Cultus Artem debuts pearl and diamond necklace at Couture, inspired by the Milky Way
Cultus Artem turned Tahitian pearls into structural punctuation at Couture, where its 39-carat River of Heaven necklace signaled a darker pearl market.

Pearls looked anything but polite at Couture’s Design Atelier, where Cultus Artem introduced River of Heaven, a necklace that used 26 salt-and-pepper diamonds and Tahitian pearls to turn the pearl into a pause rather than the punchline. Totalling more than 39 carats across its 26 diamond charms, the piece sat firmly in the moodier end of high jewelry, the kind of composition that suggests buyers are moving toward pearls with edge, movement and a stronger point of view.
Holly Tupper built the necklace around a celestial romance, tying it to the Chinese legend of the Cowherd and Weaver Girl. In Cultus Artem’s telling, the diamonds in 18k gold cascade through the pearls like the Milky Way, a framing that makes the piece feel less like a strand and more like a constellation in motion. Tupper said, “I’ve always been fascinated by the more unusual diamond.” That preference shows in the stones themselves, where the salt-and-pepper material brings grain, contrast and a less polished kind of beauty to a category long associated with symmetry and restraint.

The Couture debut mattered because Design Atelier is built as a proving ground for emerging names, and this year’s class included 17 new brands at Wynn Las Vegas from May 27 to 31. Cultus Artem showed at Booth #DA27, with appointments handled by Devon Head, placing the necklace directly in front of the buyers who use the fair to gauge what will matter next in salons and private collections. The real market signal is not simply that pearls are present again, but that they are being cast in darker, more architectural forms that read as statement pieces rather than conservative accessories.

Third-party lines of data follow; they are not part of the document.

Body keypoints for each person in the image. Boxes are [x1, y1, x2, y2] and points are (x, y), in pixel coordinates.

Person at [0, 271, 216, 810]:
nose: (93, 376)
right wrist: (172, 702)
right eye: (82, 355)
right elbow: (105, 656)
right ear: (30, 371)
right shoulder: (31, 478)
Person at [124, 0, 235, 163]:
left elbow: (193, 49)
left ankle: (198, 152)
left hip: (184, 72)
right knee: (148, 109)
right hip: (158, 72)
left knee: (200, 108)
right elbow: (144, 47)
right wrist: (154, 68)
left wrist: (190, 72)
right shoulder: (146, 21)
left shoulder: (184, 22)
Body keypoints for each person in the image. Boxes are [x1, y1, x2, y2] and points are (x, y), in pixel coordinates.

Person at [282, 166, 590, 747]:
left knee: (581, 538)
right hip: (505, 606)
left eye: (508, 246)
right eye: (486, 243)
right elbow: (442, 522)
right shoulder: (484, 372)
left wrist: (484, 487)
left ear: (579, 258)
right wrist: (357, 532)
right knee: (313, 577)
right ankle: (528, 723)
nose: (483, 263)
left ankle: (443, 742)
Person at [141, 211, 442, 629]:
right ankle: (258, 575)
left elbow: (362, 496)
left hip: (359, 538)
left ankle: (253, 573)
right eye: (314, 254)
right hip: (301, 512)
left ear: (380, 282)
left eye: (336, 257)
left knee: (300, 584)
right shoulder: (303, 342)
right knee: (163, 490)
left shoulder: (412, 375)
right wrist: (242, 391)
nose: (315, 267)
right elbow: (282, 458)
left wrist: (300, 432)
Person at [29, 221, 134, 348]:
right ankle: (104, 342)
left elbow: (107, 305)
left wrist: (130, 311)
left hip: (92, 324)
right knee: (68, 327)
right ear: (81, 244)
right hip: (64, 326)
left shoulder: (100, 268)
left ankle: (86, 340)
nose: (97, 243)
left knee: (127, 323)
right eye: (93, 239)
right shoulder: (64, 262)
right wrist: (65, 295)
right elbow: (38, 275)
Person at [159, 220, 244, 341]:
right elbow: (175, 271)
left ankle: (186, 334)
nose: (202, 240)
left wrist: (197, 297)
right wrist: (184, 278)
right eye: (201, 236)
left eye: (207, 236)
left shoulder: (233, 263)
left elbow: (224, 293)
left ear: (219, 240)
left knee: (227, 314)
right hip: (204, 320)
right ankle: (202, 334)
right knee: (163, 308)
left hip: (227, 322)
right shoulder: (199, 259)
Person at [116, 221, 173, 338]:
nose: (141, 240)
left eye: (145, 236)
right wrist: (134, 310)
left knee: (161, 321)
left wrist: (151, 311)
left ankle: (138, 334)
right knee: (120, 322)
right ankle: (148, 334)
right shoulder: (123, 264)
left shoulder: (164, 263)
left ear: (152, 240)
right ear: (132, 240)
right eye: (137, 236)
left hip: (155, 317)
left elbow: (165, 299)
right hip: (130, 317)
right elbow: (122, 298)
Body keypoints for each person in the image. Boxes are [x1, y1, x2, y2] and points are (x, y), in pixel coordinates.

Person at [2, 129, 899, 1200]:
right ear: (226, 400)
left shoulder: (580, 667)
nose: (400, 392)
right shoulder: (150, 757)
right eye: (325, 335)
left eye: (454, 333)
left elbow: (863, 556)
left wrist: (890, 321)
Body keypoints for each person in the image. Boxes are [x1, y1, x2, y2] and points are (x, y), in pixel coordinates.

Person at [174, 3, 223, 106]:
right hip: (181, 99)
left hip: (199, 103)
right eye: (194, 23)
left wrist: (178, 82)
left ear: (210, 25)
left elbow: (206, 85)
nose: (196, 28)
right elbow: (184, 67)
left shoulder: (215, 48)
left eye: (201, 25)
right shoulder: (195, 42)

Cultus Artem’s own history gives the necklace additional weight. The company was established in Singapore in the 1990s, rebranded in 2015 and now spans fine jewelry, luxury fragrance, skincare and a recently launched home collection. Tupper, who is based in San Antonio, Texas, has built a language that draws on years abroad, a creative life shaped in Singapore and a lasting interest in materials, nature and handcraft. River of Heaven suggests the next pearl cycle may belong to pieces that feel sculptural, nocturnal and a little off-center, with Tahitian pearls serving as structure, not decoration.